Um ein ähnliches Handlungsmuster zu finden, muss ich die französische Literaturgeschichte des 19. Jahrhunderts bemühen. Um 1846 schrieb Alexandre Dumas den Abenteuerroman „Der Graf von Monte Christo“. Auch hier sind Liebe, Schuld, Sühne und Rache die beherrschenden Themen. Dem Seemann Edmond Dantès lacht alles Glück dieser Erde und er liebt die Katalanin Mercédès. Doch es treten Neider auf den Plan. Seine Karriere und seine Liebe zu Mercédès werden Dantès zum Verhängnis. Mit Hilfe einer Verschwörung räumen die Neider Dantès aus dem Weg. Begünstigt durch Zufälle kehrt Dantès jedoch zurück und rächt sich an seinen Neidern.

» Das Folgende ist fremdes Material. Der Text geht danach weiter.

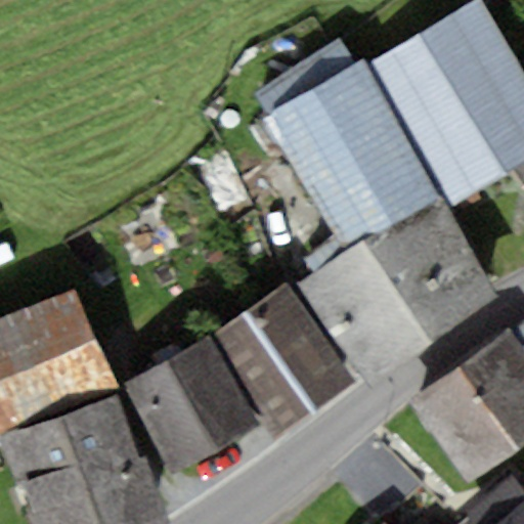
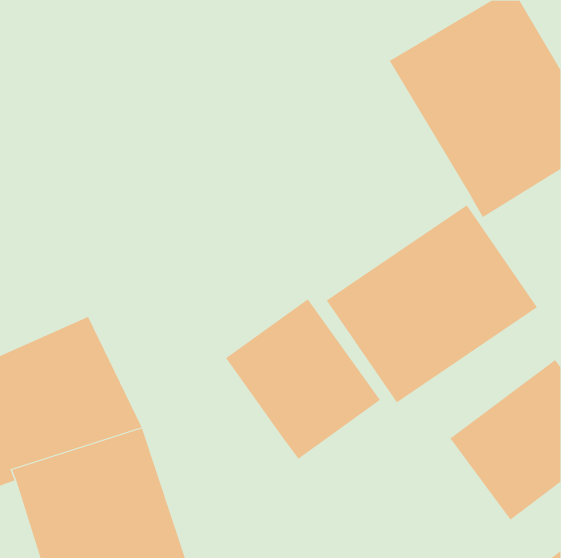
building: [262,56,436,235] -> none
building: [123,338,264,470] -> none

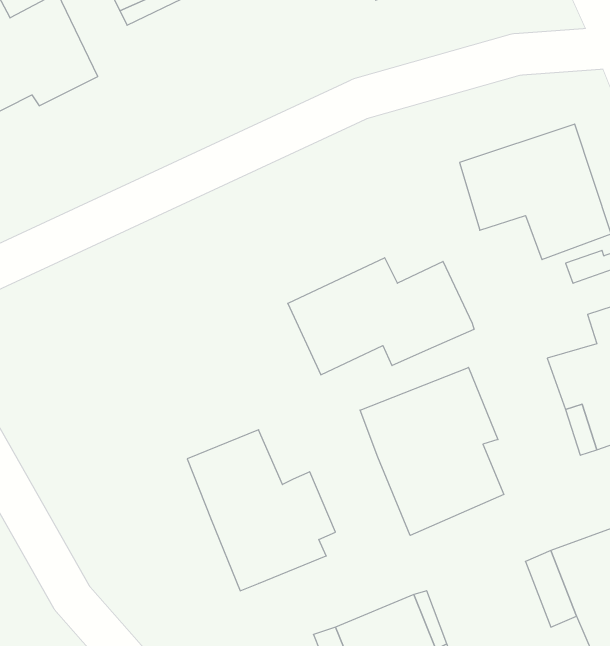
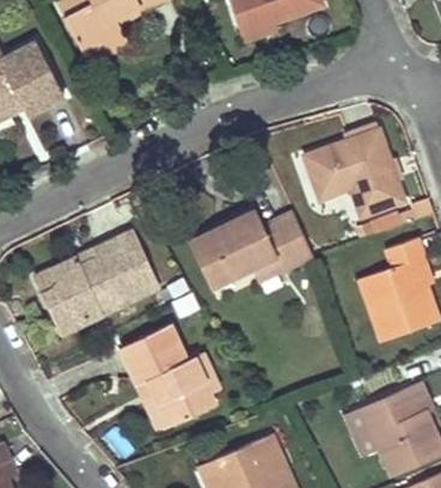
building: none -> [32,231,157,331]
building: [360,367,504,535] -> none

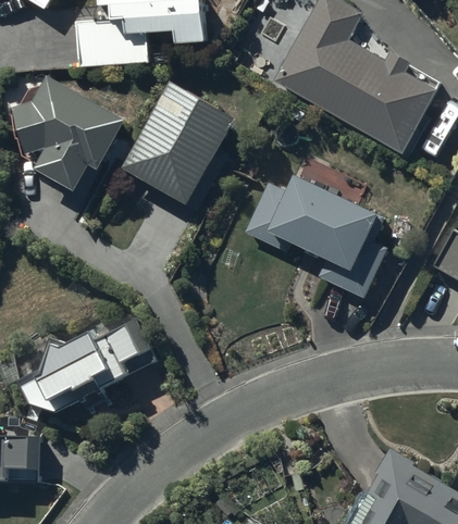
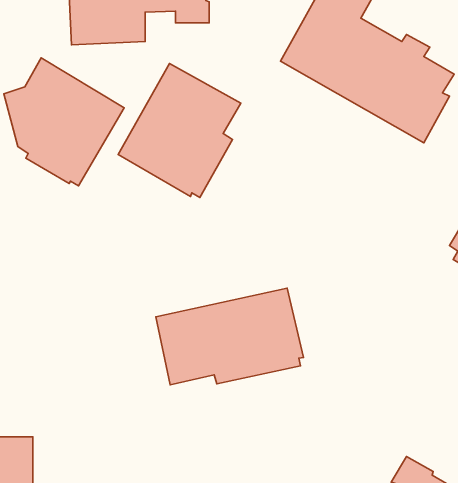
building: [245,176,386,297] -> none
building: none -> [156,288,304,385]
building: [15,317,157,420] -> none

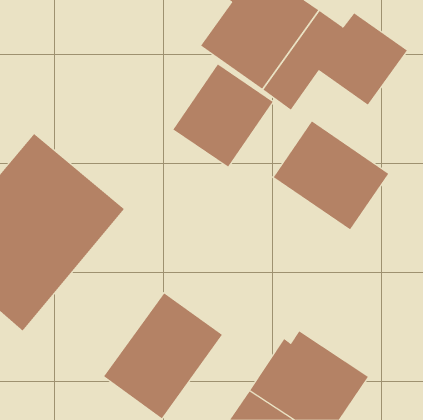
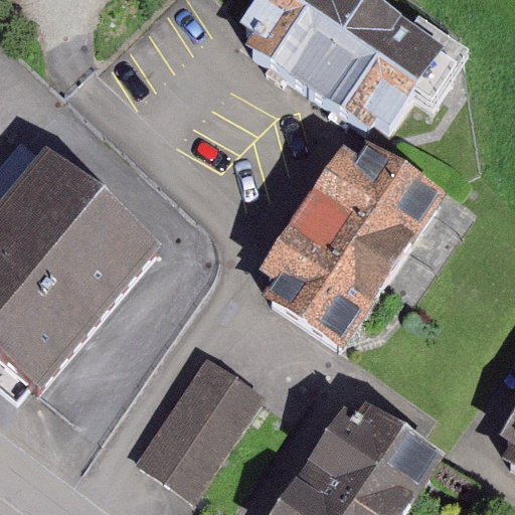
building: [173,64,273,168] -> none
building: none -> [276,211,417,346]

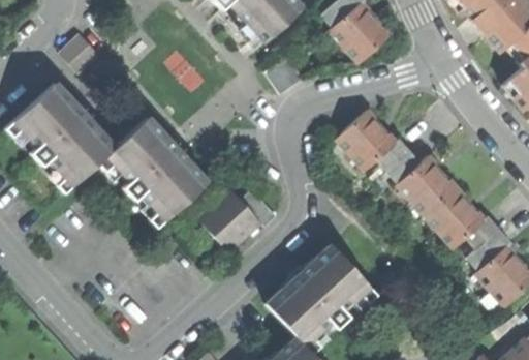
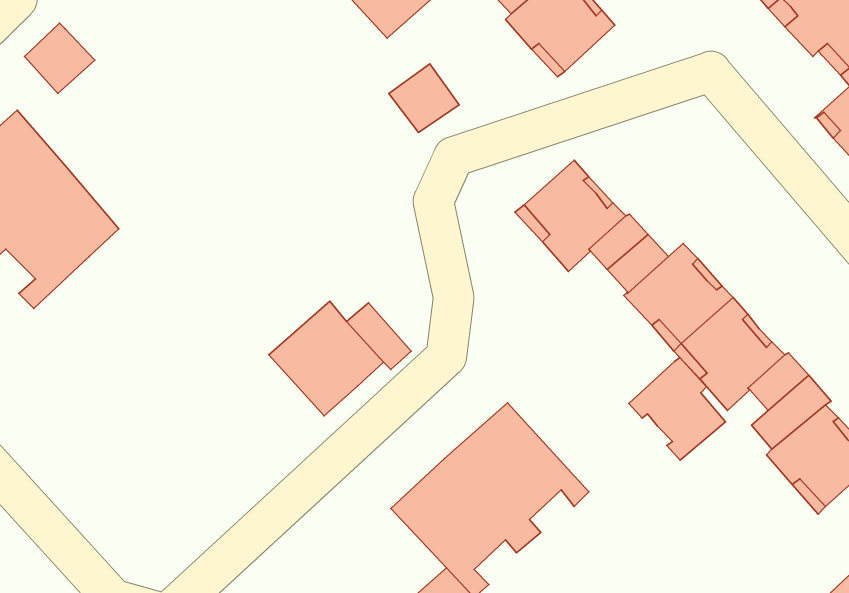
building: [97,117,207,227] -> none
building: none -> [629,357,726,460]

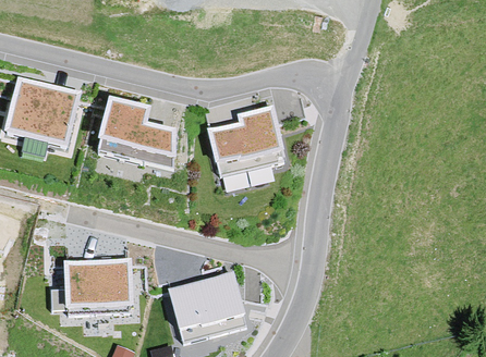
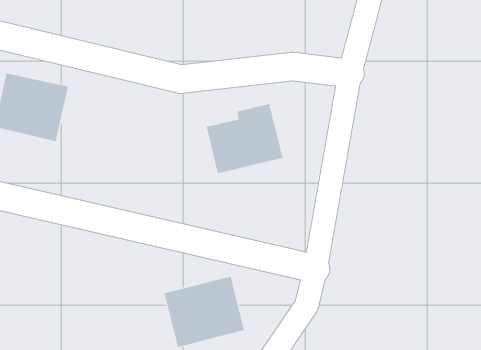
building: [97,101,172,171] -> none
building: [64,261,131,315] -> none

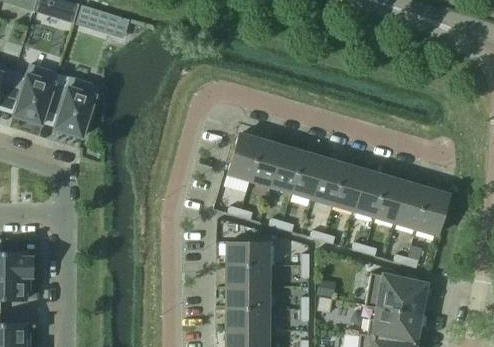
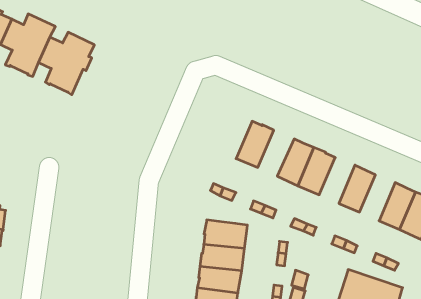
building: [227,134,260,179] -> none
building: [271,147,303,191] -> none
building: [334,166,365,210] -> none
building: [375,178,406,222] -> none

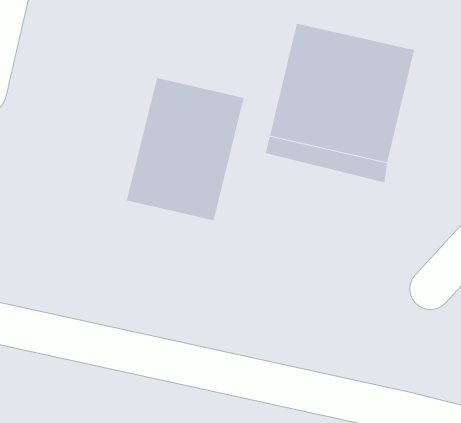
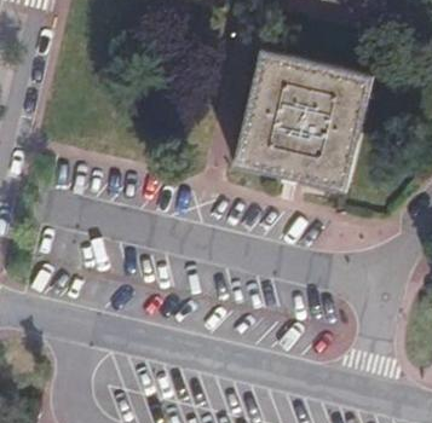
building: [126,77,244,221] -> none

Der Roman von Alexandre Dumas hat einen ähnlichen Handlungsverlauf wie „Die Fahrt ins Blaue“ von Patricia Aschilier. Ein grosser Unterschied besteht jedoch darin, dass der Dumas-Klassiker in einer versöhnlichen und nachdenklichen Stimmung endet. Geläutert durch die Erfahrungen eines bewegten Lebens schenkt er seinen Feinden zumindest das Leben. Das Menschliche obsiegt über die brutale Rache.

Soll hohe Literatur, sollen grosse Romane auch eine Botschaft an die Leserschaft vermitteln?  Sollte Romanliteratur auch eine Läuterung bei der Leserschaft bewirken? Gemäss der antiken Katharsis-Lehre schon. Gemäss der fatalistisch-nihilistischen Literaturtheorie nicht. Die Kriminalgeschichte „Eine Fahrt ins Blaue“ ist wohl eher der fatalistisch-nihilistischen Literaturtheorie zuzuordnen.

Quellen:

Patricia Aschilier: Eine Fahrt ins Blaue. Kriminalgeschichte. Buchverlag der Regionalzeitung Aletsch Goms AG, Fiesch. 3. Auflage. November 2016. ISBN 978-3-9524120-9-1 .

Zum Bild: Autorin Patricia Aschilier am literarischen Frühlingsfest live aus dem Studio Barrique in Eyholz. Foto: Valérie Schnidrig.